A geringonça europeia

Se a saída de Portugal da União Europeia muito se aparenta com um conto de Poe, ser europeísta por clubismo e sem espaço para a crítica não é, também, solução.

Pergunta: será que se pode dizer que desde a integração de Portugal na CEE e até aos dias de hoje (passando pela adoção da moeda única), o funcionamento da União Europeia se tornou de tal modo complexo, que apenas os mais atentos e (in)formados estarão em posição de verdadeiramente compreender todas as peças do xadrez europeu e as regras por que aquelas se movem?

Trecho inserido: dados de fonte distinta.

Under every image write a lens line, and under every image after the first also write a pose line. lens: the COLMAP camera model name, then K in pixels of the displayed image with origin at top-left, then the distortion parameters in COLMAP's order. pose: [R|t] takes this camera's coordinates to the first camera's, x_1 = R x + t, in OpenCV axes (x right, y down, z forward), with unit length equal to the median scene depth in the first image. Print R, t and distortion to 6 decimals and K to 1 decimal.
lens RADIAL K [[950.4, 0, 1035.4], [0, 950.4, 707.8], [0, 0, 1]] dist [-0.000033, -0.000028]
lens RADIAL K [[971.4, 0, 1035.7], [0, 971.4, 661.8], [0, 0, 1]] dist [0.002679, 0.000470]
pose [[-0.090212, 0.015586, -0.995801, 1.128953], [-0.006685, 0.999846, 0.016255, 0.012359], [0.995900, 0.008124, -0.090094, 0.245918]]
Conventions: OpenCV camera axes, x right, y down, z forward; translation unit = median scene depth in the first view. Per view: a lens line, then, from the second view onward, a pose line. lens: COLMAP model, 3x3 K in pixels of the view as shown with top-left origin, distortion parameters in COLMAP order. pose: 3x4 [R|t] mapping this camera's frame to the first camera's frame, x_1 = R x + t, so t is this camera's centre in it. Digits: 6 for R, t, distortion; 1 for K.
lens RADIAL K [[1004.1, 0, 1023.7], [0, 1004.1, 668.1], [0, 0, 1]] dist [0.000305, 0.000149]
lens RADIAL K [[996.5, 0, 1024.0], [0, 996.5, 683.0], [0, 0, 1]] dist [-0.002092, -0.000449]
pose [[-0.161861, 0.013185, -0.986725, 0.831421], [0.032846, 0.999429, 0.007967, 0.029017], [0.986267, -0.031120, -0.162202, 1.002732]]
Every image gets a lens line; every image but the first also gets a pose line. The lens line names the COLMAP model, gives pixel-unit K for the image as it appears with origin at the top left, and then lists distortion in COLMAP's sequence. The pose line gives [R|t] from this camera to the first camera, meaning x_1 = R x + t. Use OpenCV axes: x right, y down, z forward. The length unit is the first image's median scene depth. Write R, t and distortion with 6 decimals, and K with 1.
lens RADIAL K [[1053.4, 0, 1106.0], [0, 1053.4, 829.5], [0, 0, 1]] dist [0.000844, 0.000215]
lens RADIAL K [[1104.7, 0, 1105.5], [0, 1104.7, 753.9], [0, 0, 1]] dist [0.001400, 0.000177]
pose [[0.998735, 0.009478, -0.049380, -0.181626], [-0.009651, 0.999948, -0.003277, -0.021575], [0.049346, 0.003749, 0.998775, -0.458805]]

Resposta: poder, pode, mas estaríamos bem longe da realidade. Na verdade, nem mesmo os mais argutos podem afiançar compreender integral e inequivocamente o funcionamento da União.

Explicando:

Para além das conhecidas (e institucionalmente reconhecidas) peças que se multiplicam no tabuleiro orgânico da União, paira sobre (quase) todas elas (e certamente sobre todos nós) uma entidade que não é rei, nem rainha, não é bispo, nem cavalo, não é torre, nem peão. Sabemos como se chama e temos (mais ou menos) uma ideia do que vai fazendo. Mas não sabemos bem o que é. Não é instituição, nem é órgão, mas também não é mero fórum informal dos ministros das finanças dos Estados-Membros da zona euro (como a leitura do Tratado de Lisboa poderia fazer adivinhar).

Entre o reconhecimento da sua existência no Tratado de Lisboa e a ausência de estatuto ou regras que pautem o seu funcionamento, atribuições e, mais curioso (ou não), responsabilização, o Eurogrupo é, em sentido próprio, uma verdadeira “geringonça”.

Não deixa de ser castiço que nas entranhas daquele que será o maior bastião mundial da democracia, brote, como um dos seus mais poderosos stakeholders (e até por contraste com a crescente burocracia que pauta o funcionamento da União), uma engenhoca que tenha a reger a sua atuação apenas um artigo (137º) no Tratado de Lisboa e um protocolo que tem mais considerandos (3) do que normas reguladoras (2 artigos).

E se, por um lado, é claro para muitos que esta maquineta não tem regras de tráfego estabelecidas, a crítica séria à sua circulação pouco se tem visto – pelo menos por cá. Como em outros temas da nossa vida pública, reina a bipolaridade opinativa – é esse o panorama atual do nosso querido Portugal político: se aqueles que são contra a pertença de Portugal à (ou até existência da) União Europeia, pudessem ver-se livres dela em troca da falanginha do mindinho da mão esquerda, ofereceriam a mão direita como brinde; já os que se dizem a favor do projeto europeu, gritam quanto podem que são mais europeístas que o vizinho – ou que pelo menos o são há mais tempo – sem se deterem na mais importante ferramenta para a sua construção: a crítica séria.

Se a saída de Portugal da União Europeia muito se aparenta com um conto de Poe, ser europeísta por clubismo e sem espaço para a crítica não é, também, solução.

Ser verdadeiramente europeísta deverá necessariamente passar por ser um construtor lúcido e crítico desse projeto, pugnando contra as suas (variadas) imperfeições, (muitas) incongruências e (ainda e mais) insuficiências.

A lista de críticas será extensa, mas a clarificação da natureza e papel do Eurogrupo, a regulamentação (séria) das suas atribuições efetivas, bem como a forma como estas se deverão articular com aquelas das verdadeiras instituições europeias e, não é demais sublinhar, dos mecanismos de responsabilização deste verdadeiro OVNI, com nome, mas sem natureza jurídica, deveria estar no topo dessa lista.

No meio de tantos temas quentes (e alguns realmente importantes), perguntar-se-á: será este um debate essencial? Olhando para o manancial crescente de notícias que começam por “Eurogrupo determina que...” e incluem o substantivo próprio “Portugal”, dir-se-á: xeque ao rei.